---------- PROVIDED ENTRIES

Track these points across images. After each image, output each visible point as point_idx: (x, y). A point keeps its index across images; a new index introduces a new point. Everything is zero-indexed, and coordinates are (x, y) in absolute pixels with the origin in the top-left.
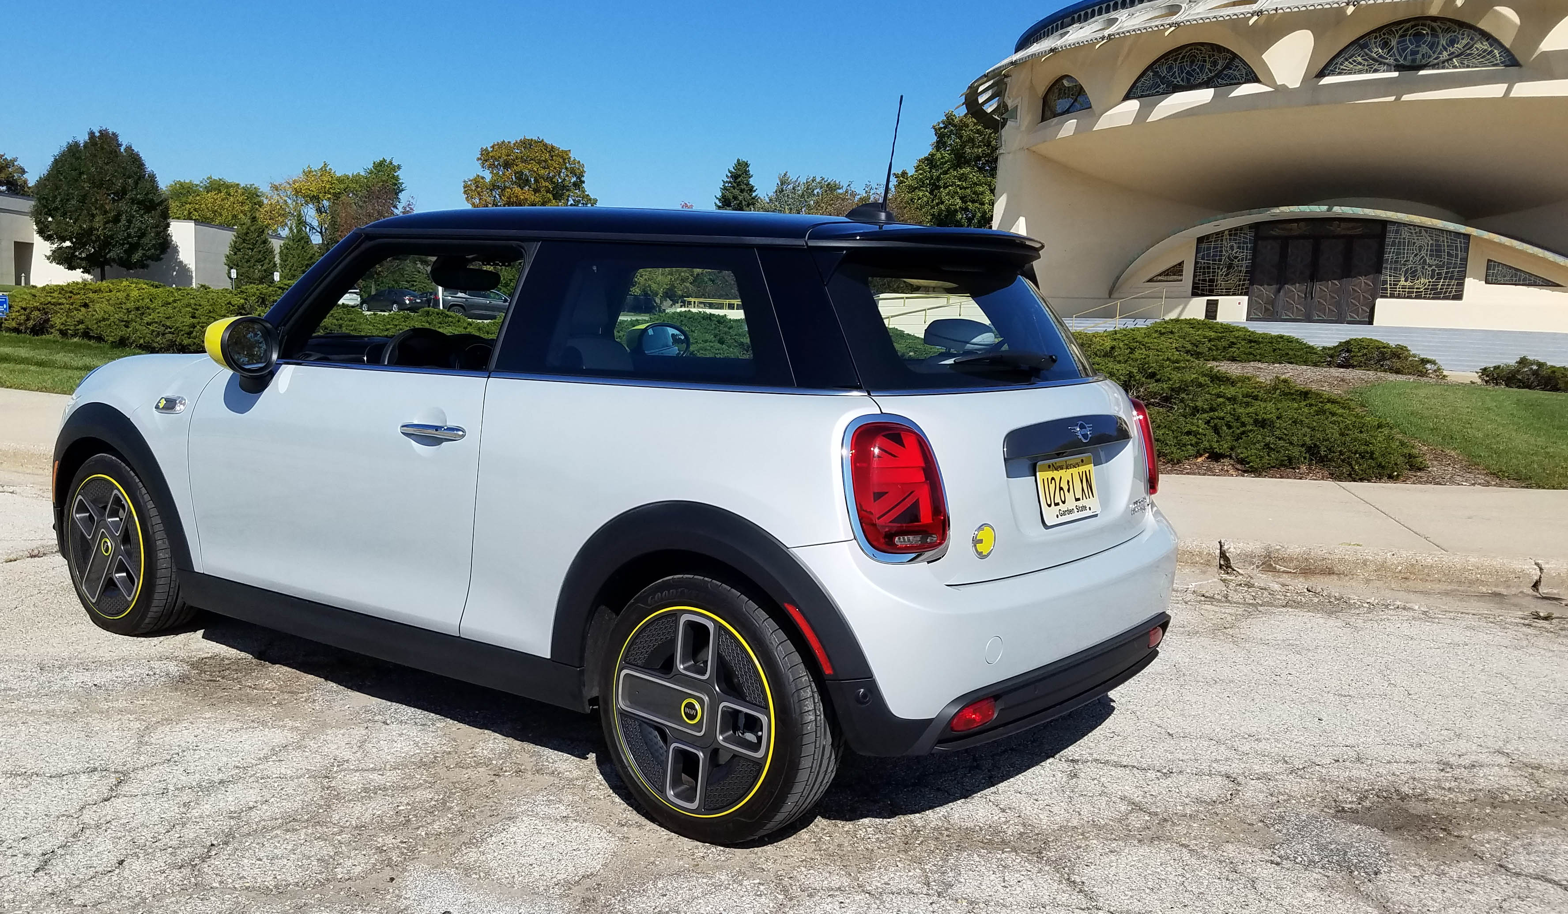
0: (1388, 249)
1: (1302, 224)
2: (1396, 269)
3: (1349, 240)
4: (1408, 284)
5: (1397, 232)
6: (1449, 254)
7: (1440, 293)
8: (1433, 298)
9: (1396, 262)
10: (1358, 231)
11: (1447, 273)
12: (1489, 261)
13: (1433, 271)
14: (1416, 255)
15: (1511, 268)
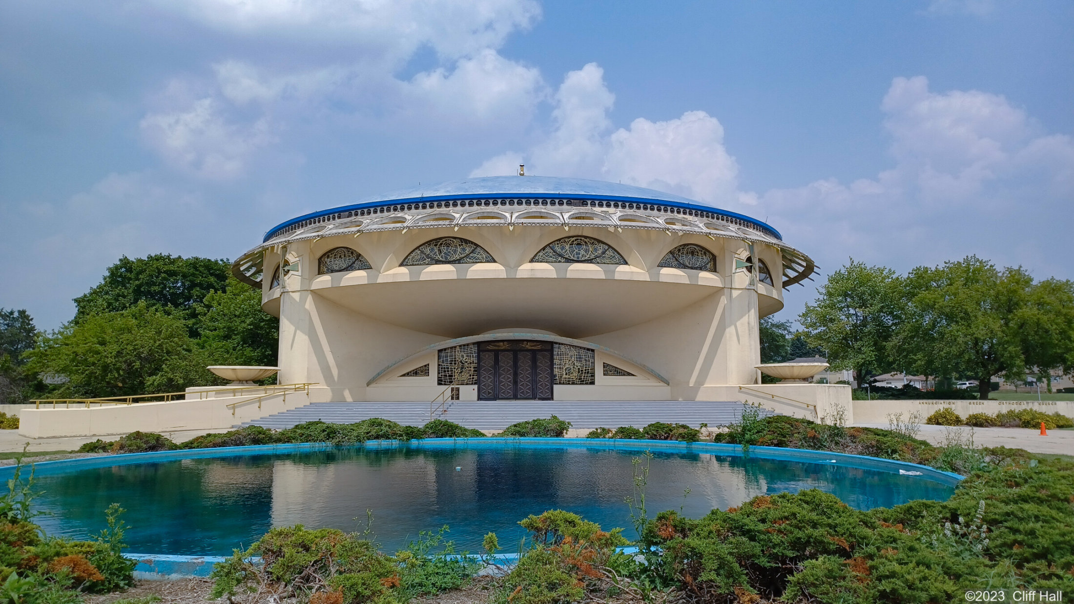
0: (555, 357)
1: (505, 343)
2: (560, 368)
3: (534, 352)
4: (567, 376)
5: (559, 348)
6: (586, 360)
7: (583, 381)
8: (580, 384)
9: (560, 364)
10: (539, 347)
11: (585, 370)
12: (604, 363)
13: (579, 369)
14: (569, 361)
15: (613, 367)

--------------------

• [EXERCISE INSTRUCTIONS]
In the copy, include each entry exactly as written and none of the pictures.

• [RESPONSE TO THIS EXERCISE]
Track these points across images. After each image, output each visible point as point_idx: (x, y). A point keeps its index across images; a new index introduces a new point. Everything is zero-indexed, and coordinates are (x, y) in absolute pixels with the origin in the top-left.
0: (1388, 249)
1: (1302, 224)
2: (1396, 269)
3: (1349, 240)
4: (1408, 284)
5: (1397, 232)
6: (1449, 254)
7: (1440, 293)
8: (1433, 298)
9: (1396, 262)
10: (1358, 231)
11: (1447, 273)
12: (1489, 261)
13: (1433, 271)
14: (1416, 255)
15: (1511, 268)
0: (555, 357)
1: (505, 343)
2: (560, 368)
3: (534, 352)
4: (567, 376)
5: (559, 348)
6: (586, 360)
7: (583, 381)
8: (580, 384)
9: (560, 364)
10: (539, 347)
11: (585, 370)
12: (604, 363)
13: (579, 369)
14: (569, 361)
15: (613, 367)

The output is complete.